Texto do exercício:
———
Antes de mais, o que está em causa?
A 4 de fevereiro de 2015, menos de duas semanas depois de o Syriza ir para o governo na Grécia, o BCE decidiu retirar aos bancos gregos o waiver (regime de exceção) que lhes permitia obter financiamento apesar de a República Helénica não contar com nenhum rating acima de lixo. Nem mesmo aos olhos da DBRS. O BCE tinha pouco a que se agarrar no que diz respeito a garantias de que a Grécia iria prosseguir as reformas e a consolidação orçamental, pelo que sem esse waiver os bancos gregos ficaram como ainda estão, isto é, restringidos à plataforma de liquidez de emergência do banco central, limitada e que pode ser retirada a qualquer momento.
É graças esta pequena agência canadiana que Portugal não precisa desse mesmo waiver que permitia aos bancos gregos financiarem-se nas plataformas normais de cedência de liquidez do BCE. A dívida pública portuguesa tem uma notação desfavorável nas três maiores agências de rating – a S&P, a Moody’s e a Fitch – que a aconselham apenas aos investidores mais especulativos e a desaconselham aos mais avessos ao risco.
Mas se Portugal perder a notação de qualidade atribuída pela DBRS, os bancos nacionais deixarão de poder apresentar ao BCE dívida pública portuguesa como garantia para receberem nova liquidez – precisamente um dos principais ativos que os bancos usam. Isto a menos, claro, que Portugal receba um waiver semelhante ao que a Grécia tinha. Caso contrário, em última análise, os bancos nacionais ficarão, também, restringidos à linha de emergência que, a par da fuga de depósitos, contribuiu para que não restasse alternativa aos bancos gregos que não os controlos de capitais.
Qual é, então, a probabilidade de o rating da DBRS cair?
Para já, é baixa. Os ratings têm sempre associados uma perspetiva, que pode ser negativa, estável ou positiva. A perspetiva deve ser lida como a tendência mais provável para a notação no futuro imediato – e a perspetiva da notação de crédito da DBRS é estável, o que, em teoria, tornaria provável que o rating continuasse um nível acima de lixo, como está, na revisão que está agendada para 13 de novembro.
Mas, como explica Adriana Alvarado, responsável pela análise da DBRS para Portugal, “a perspetiva estável parte de um pressuposto de que a prudência orçamental será mantida”. Se esse pressuposto for demasiado otimista, fica claro, nada impede que a DBRS venha a cortar o rating de Portugal mesmo que não sinalize isso, previamente, com uma passagem para perspetiva negativa.
“Nós olhamos para as tendências a longo prazo e avaliamos o empenho político” em relação ao equilíbrio das contas públicas, diz Adriana Alvarado. Para já, a DBRS diz que “há que aguardar pela apresentação do programa económico” do possível governo liderado por António Costa e apoiado nos partidos de esquerda.
———
Dados registados:
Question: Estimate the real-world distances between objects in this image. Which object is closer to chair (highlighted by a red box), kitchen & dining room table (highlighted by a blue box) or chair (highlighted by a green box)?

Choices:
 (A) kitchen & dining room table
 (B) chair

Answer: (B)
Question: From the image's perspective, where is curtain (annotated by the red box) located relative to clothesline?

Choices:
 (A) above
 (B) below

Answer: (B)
———
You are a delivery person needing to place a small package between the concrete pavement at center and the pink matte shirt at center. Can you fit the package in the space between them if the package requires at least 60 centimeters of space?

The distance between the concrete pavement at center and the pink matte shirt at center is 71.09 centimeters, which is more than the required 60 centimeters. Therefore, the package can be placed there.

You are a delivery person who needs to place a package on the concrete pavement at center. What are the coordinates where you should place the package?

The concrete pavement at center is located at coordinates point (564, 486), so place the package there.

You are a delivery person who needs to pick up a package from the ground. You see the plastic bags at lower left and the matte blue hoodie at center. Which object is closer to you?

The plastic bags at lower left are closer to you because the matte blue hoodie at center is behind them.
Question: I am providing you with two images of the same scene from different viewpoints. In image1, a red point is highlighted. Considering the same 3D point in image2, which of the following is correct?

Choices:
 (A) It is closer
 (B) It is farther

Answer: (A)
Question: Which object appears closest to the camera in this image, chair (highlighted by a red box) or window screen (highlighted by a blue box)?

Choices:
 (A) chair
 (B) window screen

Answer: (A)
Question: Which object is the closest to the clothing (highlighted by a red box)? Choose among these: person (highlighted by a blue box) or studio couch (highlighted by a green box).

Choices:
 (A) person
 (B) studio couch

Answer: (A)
———
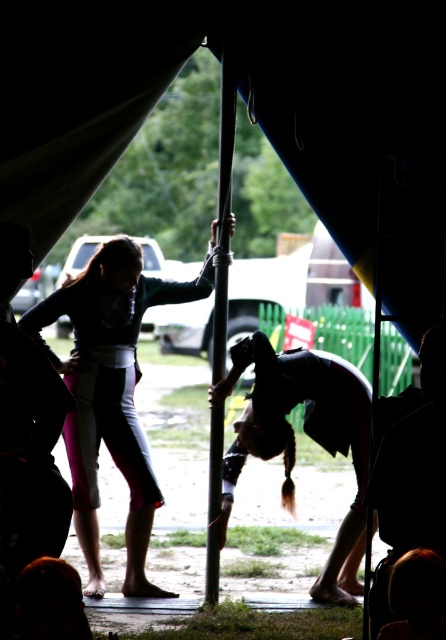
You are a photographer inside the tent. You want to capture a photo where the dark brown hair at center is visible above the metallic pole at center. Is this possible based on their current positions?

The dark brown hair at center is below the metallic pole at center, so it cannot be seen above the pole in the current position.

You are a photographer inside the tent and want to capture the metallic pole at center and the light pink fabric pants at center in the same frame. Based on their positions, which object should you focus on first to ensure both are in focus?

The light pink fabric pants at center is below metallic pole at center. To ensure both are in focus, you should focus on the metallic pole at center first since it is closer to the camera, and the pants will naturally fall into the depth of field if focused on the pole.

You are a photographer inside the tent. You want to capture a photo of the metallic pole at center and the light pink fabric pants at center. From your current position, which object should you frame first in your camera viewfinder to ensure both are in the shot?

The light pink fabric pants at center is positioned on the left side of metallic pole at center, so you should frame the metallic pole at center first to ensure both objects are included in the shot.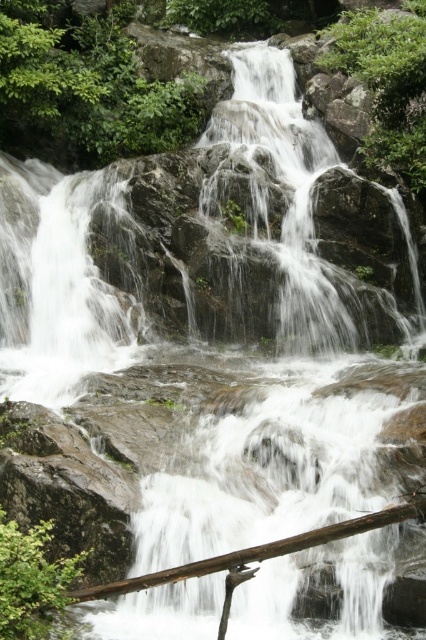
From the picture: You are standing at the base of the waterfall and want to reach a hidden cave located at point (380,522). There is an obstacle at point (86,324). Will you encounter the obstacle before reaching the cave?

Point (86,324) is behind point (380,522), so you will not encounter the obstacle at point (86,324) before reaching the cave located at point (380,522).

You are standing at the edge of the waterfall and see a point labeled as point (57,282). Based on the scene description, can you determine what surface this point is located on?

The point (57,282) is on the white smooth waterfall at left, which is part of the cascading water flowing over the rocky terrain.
———
Tarefas a realizar:
A. Segundo o texto sobre o rating da DBRS, por que razão é atualmente baixa a probabilidade de a notação da DBRS para Portugal cair? Responda em uma a três frases.
B. No texto sobre o rating da DBRS, substitua "prudência orçamental" por "disciplina orçamental" e reescreva o trecho que vai de "Qual é, então, a" até "para perspetiva negativa.".
C. Continue o texto sobre o rating da DBRS a partir da última frase apresentada.
As entradas não têm qualquer relação com o texto sobre o rating da DBRS.

Respostas às tarefas:
A. Os ratings têm sempre associada uma perspetiva, que indica a tendência mais provável da notação no futuro imediato, e a perspetiva da DBRS para Portugal é estável. Em teoria, isso torna provável que o rating continue um nível acima de lixo na revisão agendada para 13 de novembro.

B.
Qual é, então, a probabilidade de o rating da DBRS cair?
Para já, é baixa. Os ratings têm sempre associados uma perspetiva, que pode ser negativa, estável ou positiva. A perspetiva deve ser lida como a tendência mais provável para a notação no futuro imediato – e a perspetiva da notação de crédito da DBRS é estável, o que, em teoria, tornaria provável que o rating continuasse um nível acima de lixo, como está, na revisão que está agendada para 13 de novembro.
Mas, como explica Adriana Alvarado, responsável pela análise da DBRS para Portugal, “a perspetiva estável parte de um pressuposto de que a disciplina orçamental será mantida”. Se esse pressuposto for demasiado otimista, fica claro, nada impede que a DBRS venha a cortar o rating de Portugal mesmo que não sinalize isso, previamente, com uma passagem para perspetiva negativa.

C.
A atualização do rating da DBRS está agendada para 13 de novembro, alguns dias depois de o programa do governo liderado por Passos Coelho ser votado na Assembleia da República, ato que poderá significar o derrube do Executivo da coligação PSD-CDS.
Mais défice coloca rating em risco?
Nos últimos dias, foi noticiado que o Partido Socialista garante que se forem necessárias medidas extra de consolidação orçamental, não serão cortados salários, não serão reduzidas pensões e não subirão os impostos sobre os rendimentos. O que pode implicar, portanto, revisões das metas do défice.
O que tem Adriana Alvarado a dizer sobre este risco? “Falhar uma meta do défice não levaria, automaticamente, a um corte do rating. Mas confirmamos que o rating poderá ficar sob pressão negativa se houver um enfraquecimento inesperado do compromisso político com uma política orçamental sustentável”, avisa a responsável.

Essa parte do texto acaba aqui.